▸ SOURCE MATERIAL:
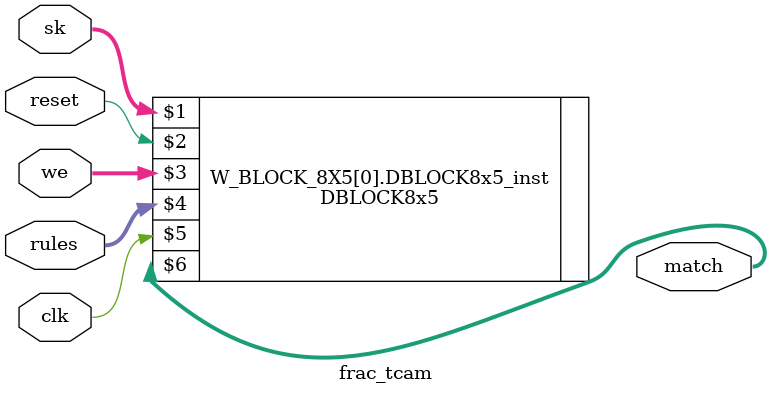
<source format=v>
`timescale 1ns / 1ps


module frac_tcam #(parameter W=5,D=64,N=1) (sk,reset,we,rules,clk,match);

parameter n=W/5;      // number of slices
parameter kw_size=5;    // DBLOCK64x5 key width size
parameter b_depth = 64;     // block depth

input [W-1:0] sk;
input reset;
input [D/8-1:0] we;
input [W*8/5-1:0] rules;
input clk;
output [D-1:0] match;

wire [n*D-1:0] match_l;

genvar i;

generate 
    for (i=0; i<n; i=i+1)
    begin: W_BLOCK_8X5
        (* dont_touch = "true" *) DBLOCK8x5 #(kw_size,D) DBLOCK8x5_inst (sk[i*5+4:i*5],reset,we,rules[i*8+7:i*8],clk,match[i*D+D-1:i*D]);
    end
endgenerate


//(* dont_touch = "true" *) andD4 #(D) andD4(match_l[4*D-1:3*D],match_l[3*D-1:2*D],match_l[2*D-1:D],match_l[D-1:0],match);

endmodule

</source>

▸ TASK OBJECTIVE:
Filter the listing down to the lines holding the word "rules", and return those.

▸ WRITTEN ANSWER:
module frac_tcam #(parameter W=5,D=64,N=1) (sk,reset,we,rules,clk,match);
input [W*8/5-1:0] rules;
        (* dont_touch = "true" *) DBLOCK8x5 #(kw_size,D) DBLOCK8x5_inst (sk[i*5+4:i*5],reset,we,rules[i*8+7:i*8],clk,match[i*D+D-1:i*D]);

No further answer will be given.